Il “diario di bordo” passionale di una delle più significative danzatrici-attrici di fine Novecento, per oltre trent’anni con Pina Bausch nel “Tanztheater Wuppertal” (con un testo di Leonetta Bentivoglio, edito in Italia da Jaca Book nella collana “Letterature e Poesia / Literature – Poetry”, 240 pagine, titolo originale “chez.pina.bausch.de”, traduzione dal francese di Fides Modesto).

Jo Ann Endicott è stata probabilmente la ballerina più vicina a Pina Bausch.

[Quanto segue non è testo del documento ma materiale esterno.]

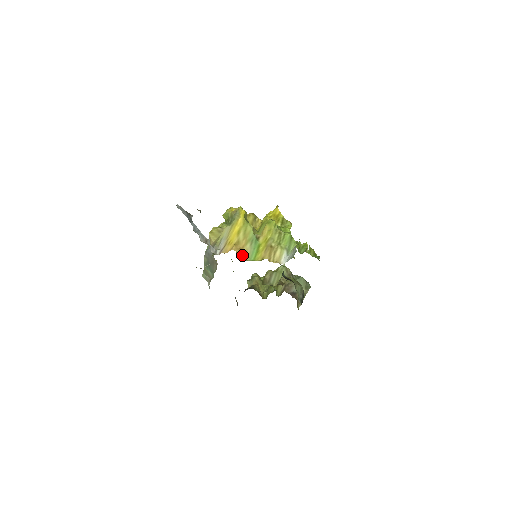
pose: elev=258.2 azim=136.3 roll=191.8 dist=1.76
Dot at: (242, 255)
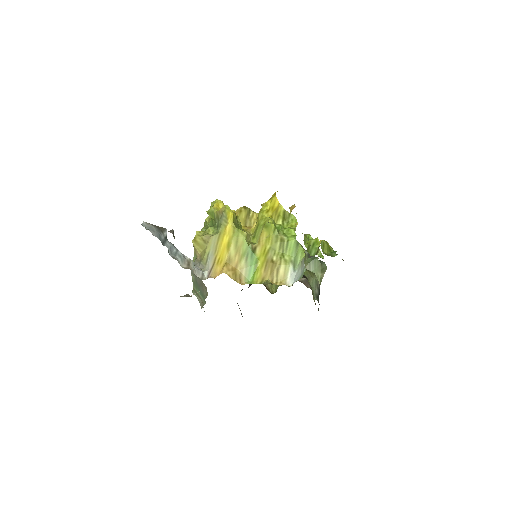
Dot at: (236, 278)
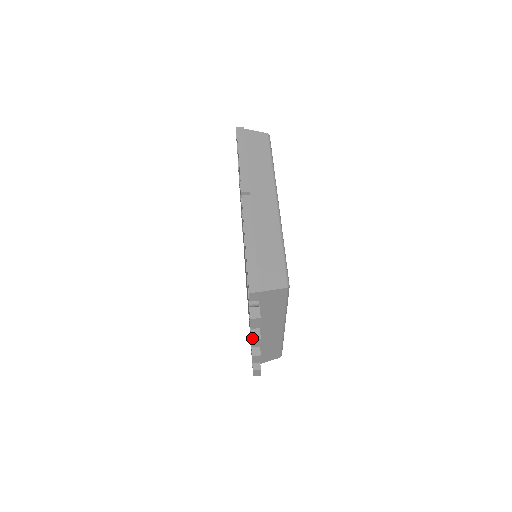
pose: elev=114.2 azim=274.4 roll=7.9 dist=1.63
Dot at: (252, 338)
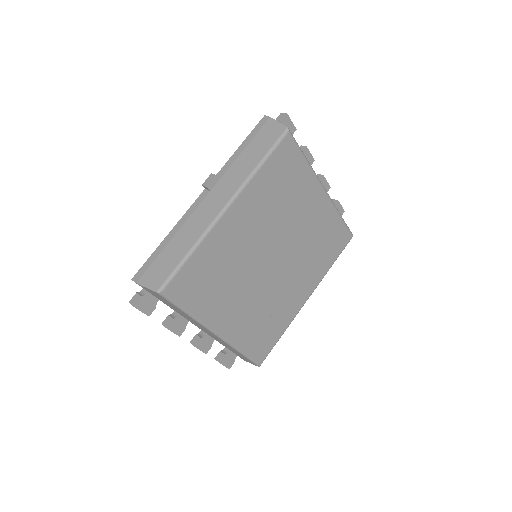
Dot at: (162, 323)
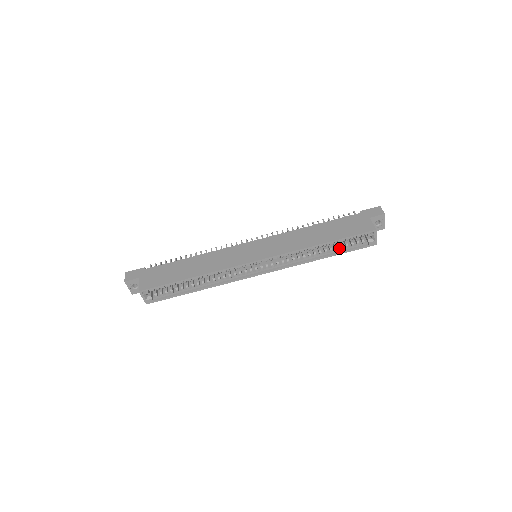
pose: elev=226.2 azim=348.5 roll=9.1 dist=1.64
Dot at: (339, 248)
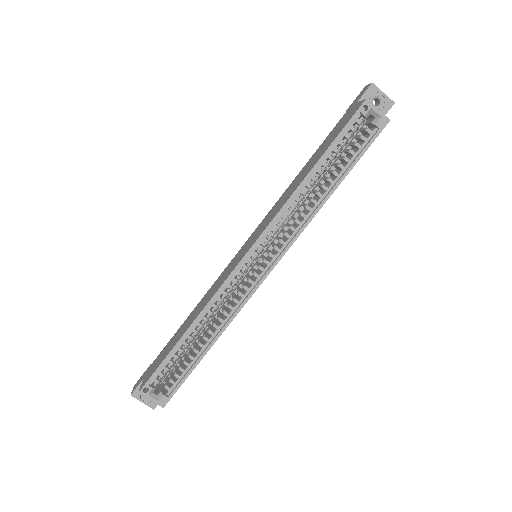
Dot at: (345, 164)
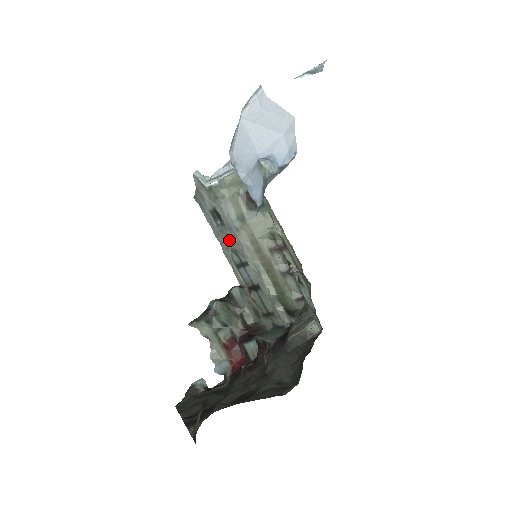
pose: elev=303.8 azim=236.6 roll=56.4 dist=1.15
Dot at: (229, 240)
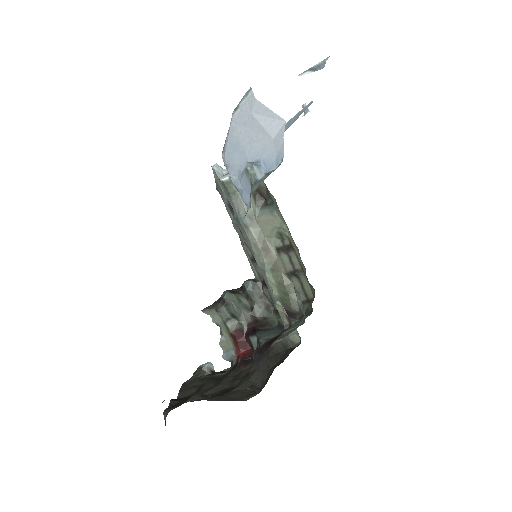
Dot at: (242, 235)
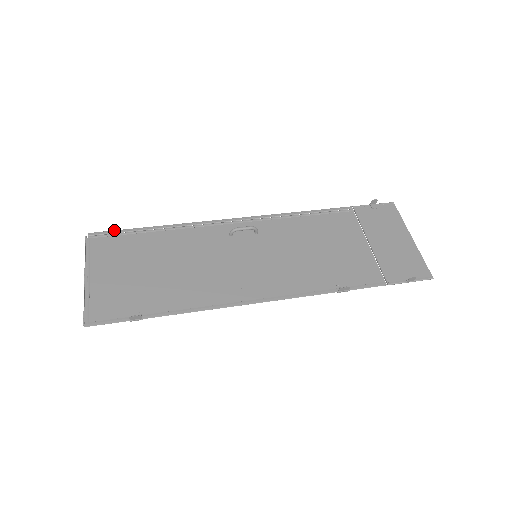
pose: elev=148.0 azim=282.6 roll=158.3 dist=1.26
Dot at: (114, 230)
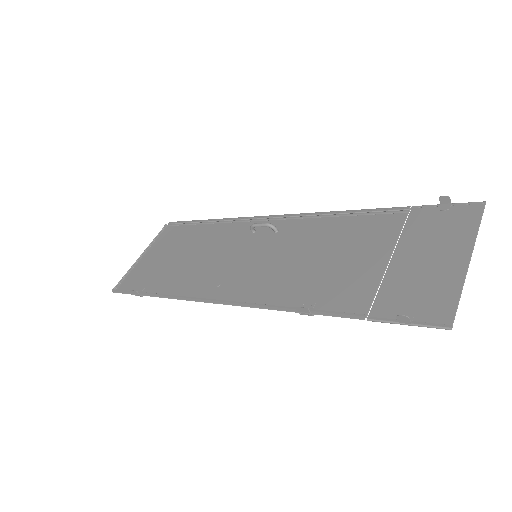
Dot at: (183, 221)
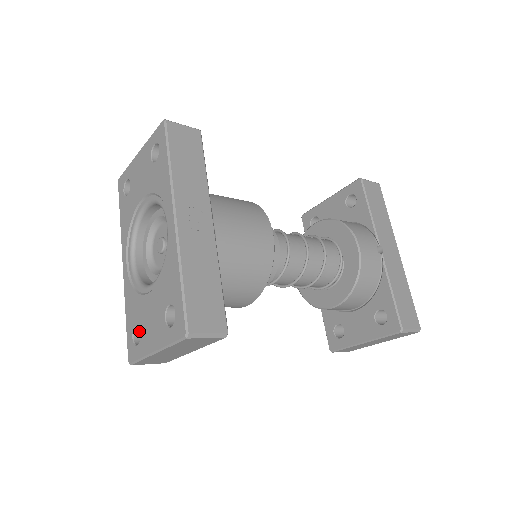
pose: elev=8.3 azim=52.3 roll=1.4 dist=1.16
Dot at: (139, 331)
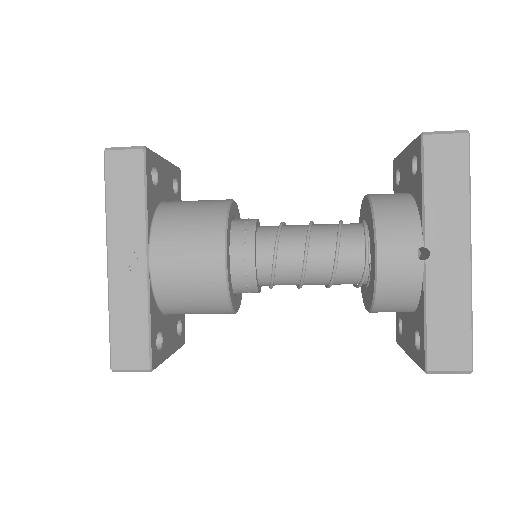
Dot at: occluded
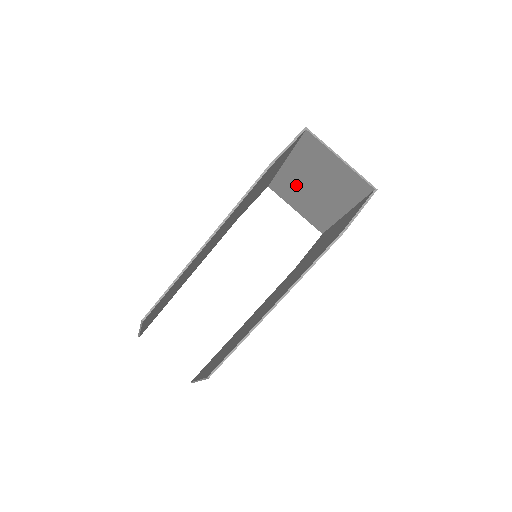
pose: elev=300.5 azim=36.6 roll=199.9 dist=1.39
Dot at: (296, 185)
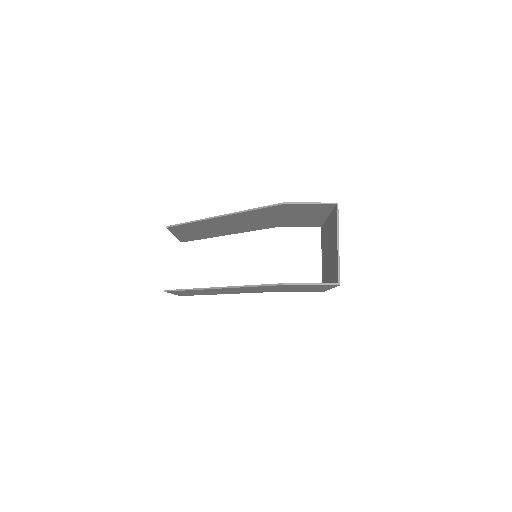
Dot at: (326, 240)
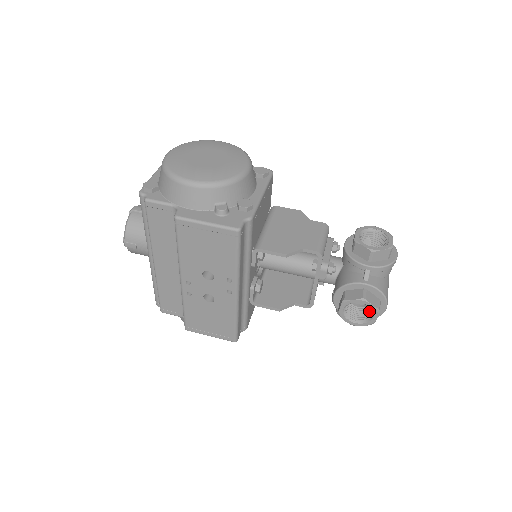
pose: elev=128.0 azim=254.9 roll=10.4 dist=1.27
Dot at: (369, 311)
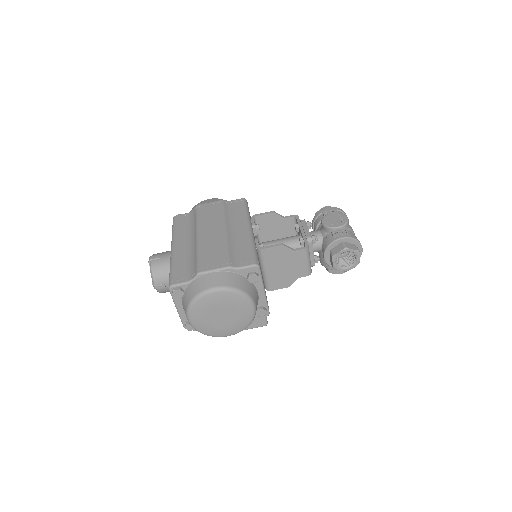
Dot at: occluded
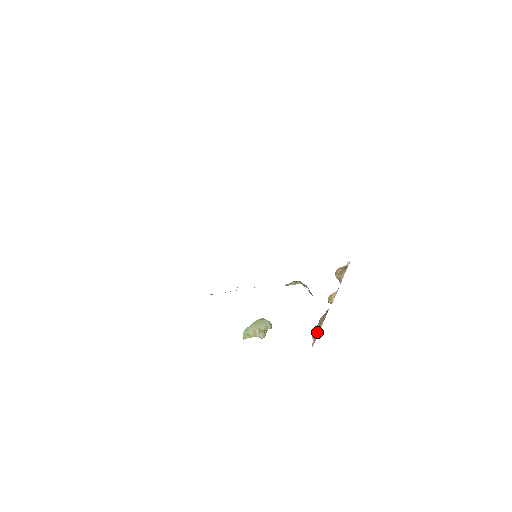
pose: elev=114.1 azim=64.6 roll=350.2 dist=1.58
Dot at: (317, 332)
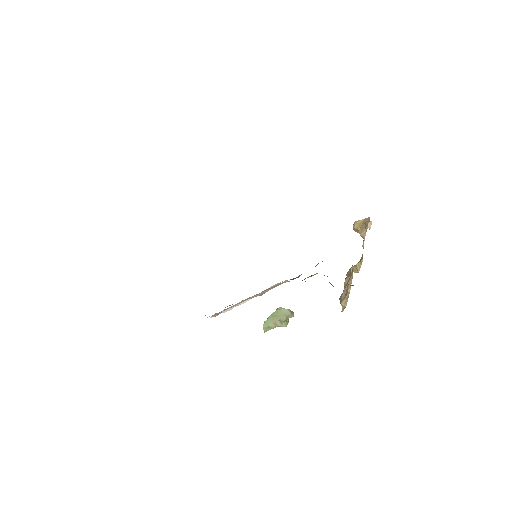
Dot at: (345, 300)
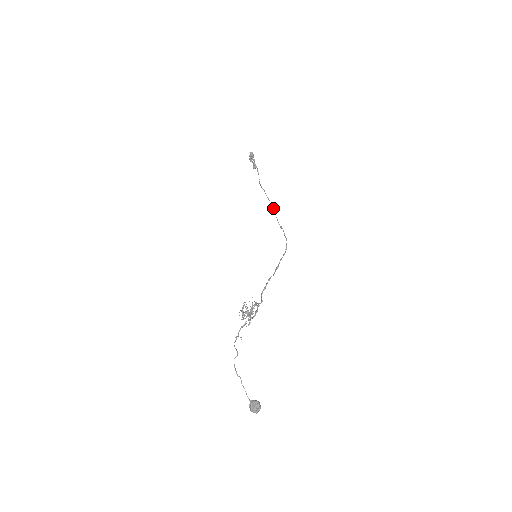
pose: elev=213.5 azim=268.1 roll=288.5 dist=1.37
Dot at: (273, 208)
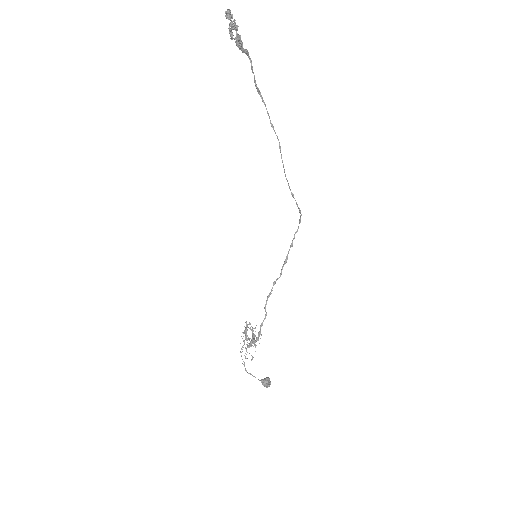
Dot at: occluded
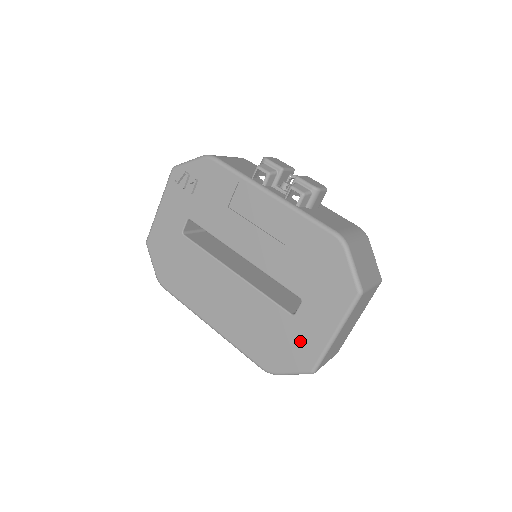
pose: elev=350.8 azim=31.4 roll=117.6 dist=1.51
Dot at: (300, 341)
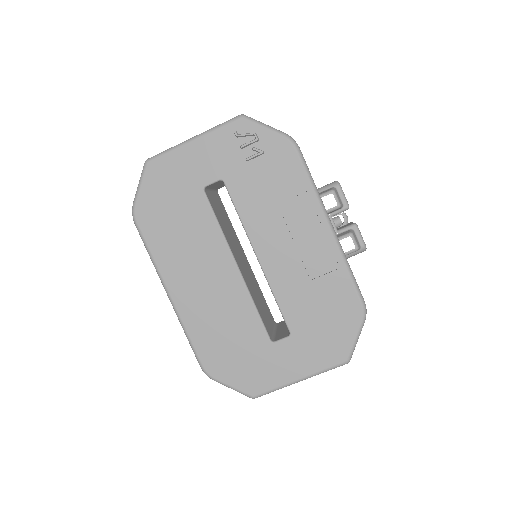
Dot at: (262, 367)
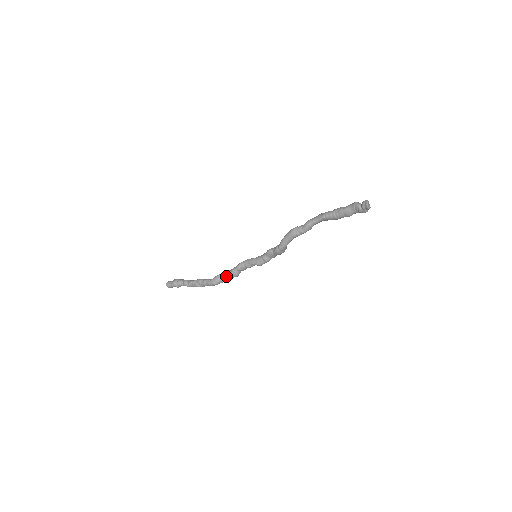
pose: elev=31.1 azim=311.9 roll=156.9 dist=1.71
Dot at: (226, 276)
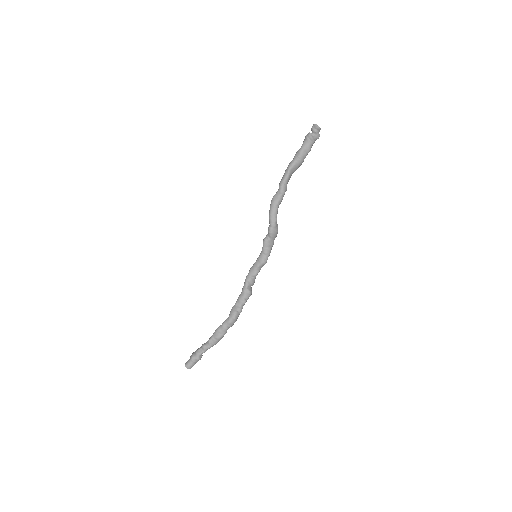
Dot at: (241, 301)
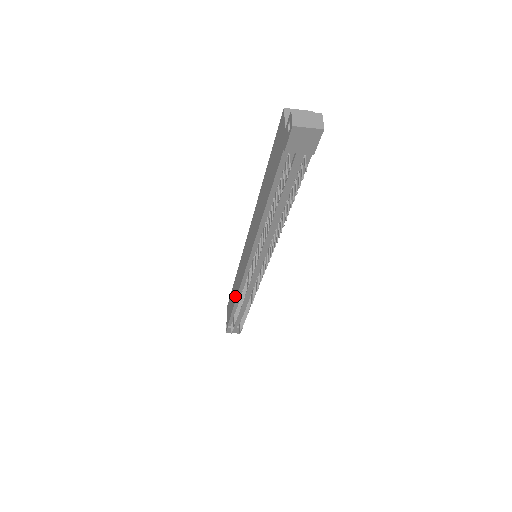
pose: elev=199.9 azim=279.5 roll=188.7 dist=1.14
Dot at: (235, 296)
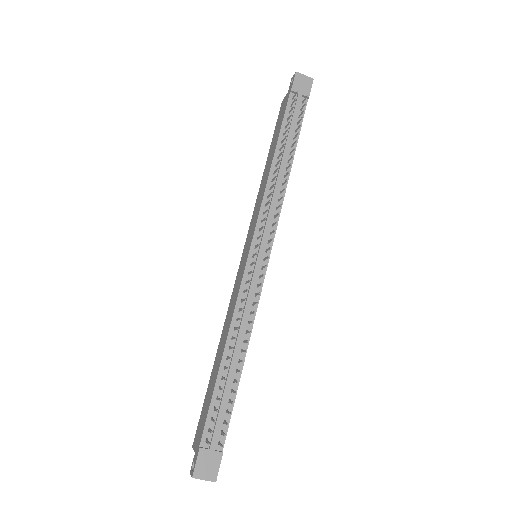
Dot at: (224, 343)
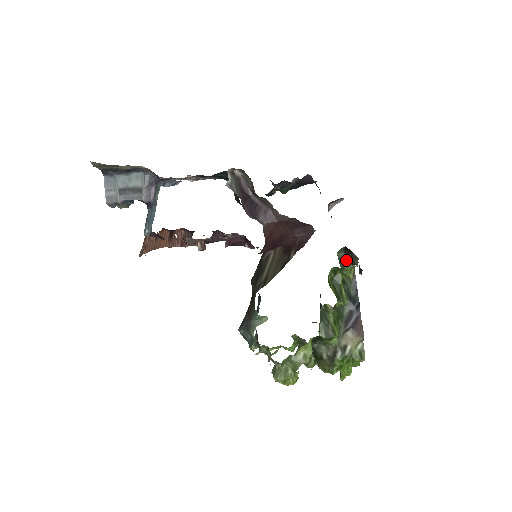
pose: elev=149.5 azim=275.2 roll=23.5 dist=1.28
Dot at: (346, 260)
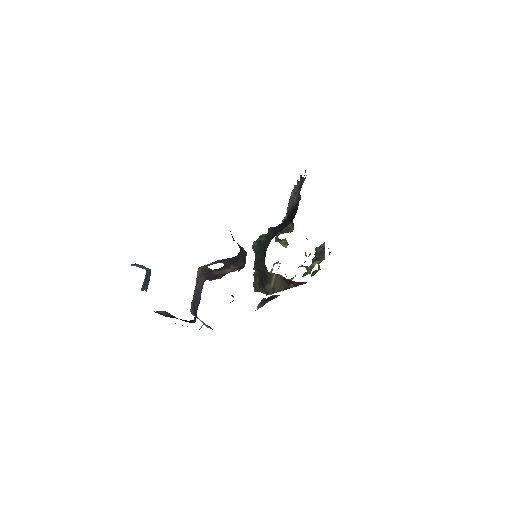
Dot at: occluded
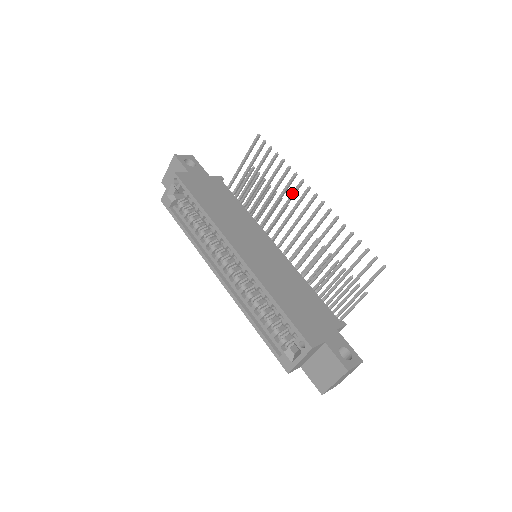
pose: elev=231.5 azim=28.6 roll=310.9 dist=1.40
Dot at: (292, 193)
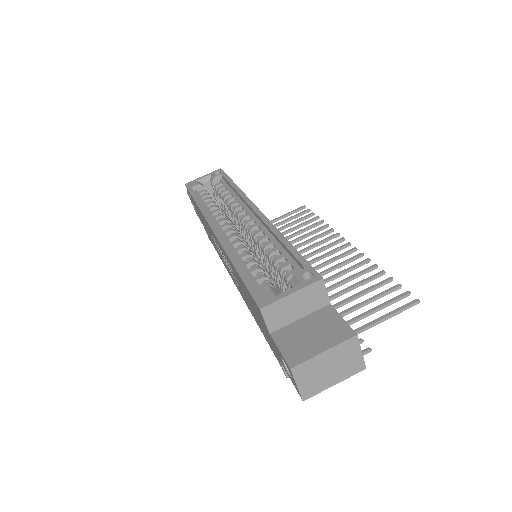
Dot at: (321, 240)
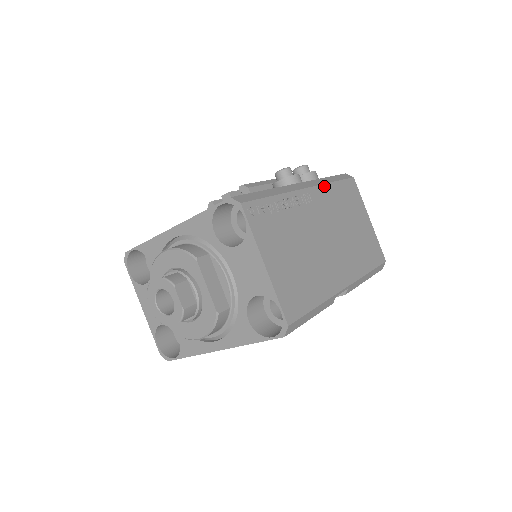
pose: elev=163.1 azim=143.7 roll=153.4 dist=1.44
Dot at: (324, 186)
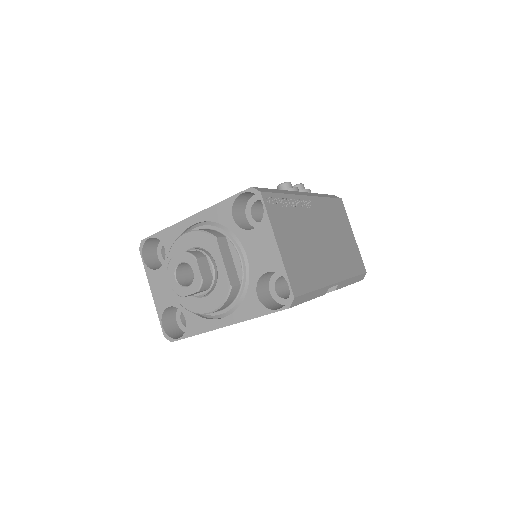
Dot at: (320, 198)
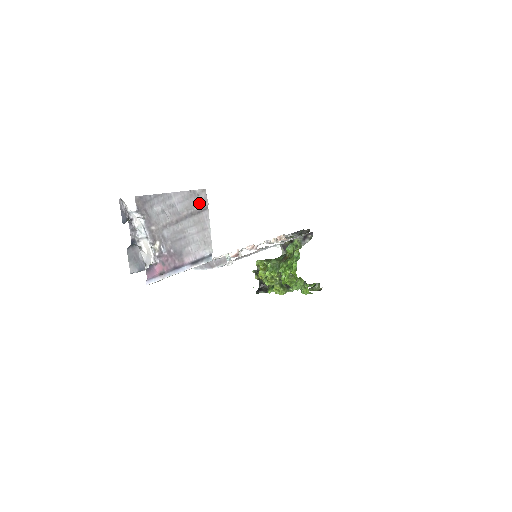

Jo Ann EndicottIl libro traccia con brio e leggerezza i tratti sinceri del suo rapporto con la “Grande dame di Wuppertal” evocando momenti di felicità e di disperazione. Non solo l’autrice del libro è stata interprete e assistente alla regia, ma anche segretaria e archivista dei più dei 7.500 video prodotti durante l’attività della coreografa.

Nel racconto della Endicott, commovente e intenso, rivivono i primi folli anni del Tanztheater Wuppertal, la danza di Pina, il suo modo di lavorare. E dietro l’esperienza fuori del comune di questa danzatrice, si delinea un ritratto esatto e crudo della coreografa, del genio e anche della sofferenza di cui fu portatrice.

Forse nessuna danzatrice, tra quelle che hanno costituito le basi del “Tanztheater Wuppertal”, ha avuto negli spettacoli di Pina il risalto meritato dalla Endicott negli anni Settanta e Ottanta.

Con il suo occhio da santona-iniziata, la coreografa più incisiva e rivoluzionaria della scena europea negli ultimi decenni del secolo scorso rivelò Jo Ann non solo alle platee internazionali ma anche a se stessa, facendone un’intrepida e orgogliosa protagonista del teatrodanza (dallo scritto introduttivo di Leonetta Bentivoglio).

L’autrice

L’autrice Jo Ann Endicott (1950) nata a Sydney, in Australia, è stata la danzatrice più emblematica di Pina Bausch. La incontra nel 1973 e diventa ballerina del “Tanztheater Wuppertal”.

Nel 1976, nella coreografia “Die sieben Todsünden” (I sette peccati capitali), la prima opera che sperimenta la nuova forma del teatrodanza, ricopre il ruolo principale di Anna.

A questo faranno seguito altri ruoli principali come in “Komm tanz mit mir” (1977), “Arien” (1979) e “Two cigarettes in the dark” (1985).

Nel 1987, in seguito ad un esaurimento nervoso, fa ritorno in Australia ma nel 1994 rientra a far parte della compagnia.

Leonetta Bentivoglio laureata in filosofia all’Università degli Studi di Roma, è saggista e giornalista.

Specialista in danza e teatro, è stata consulente di festival e manifestazioni teatrali e musicali in Italia e all’estero. Dal 1992 è inviato speciale del quotidiano “la Repubblica” per cui intervista i massimi protagonisti dell’arte e della cultura e per cui segue le più importanti manifestazioni musicali e teatrali, dalla Scala a Bayreuth, dal Festival di Salisburgo e quello di Avignone.

Tra i suoi libri: “La danza contemporanea” (Longanesi 1985), “Il teatro di Pina Bausch” (Ubulibri 1991), “Una volta sul regista cinematografico Wim Wenders” (Socrates 1993), “Vieni, balla con me” (Barbès 2008), dedicato a Pina Bausch e realizzato insieme alla casa, e “Corpi senza menzogna” (Barbès 2009), sul teatro di Pippo Delbono.

La casa editrice

L’Editoriale Jaca Book, costituita da alcuni universitari milanesi, iniziò la sua attività nel 1966. Fra i suoi fondatori Sante Bagnoli che ancora oggi dirige la casa editrice assieme a Vera Minazzi. Fin dai primi anni si è occupata di scienze umane, di esperienze di cristianesimo vissuto, delle aree più povere del mondo, di macroeconomia e di teologia.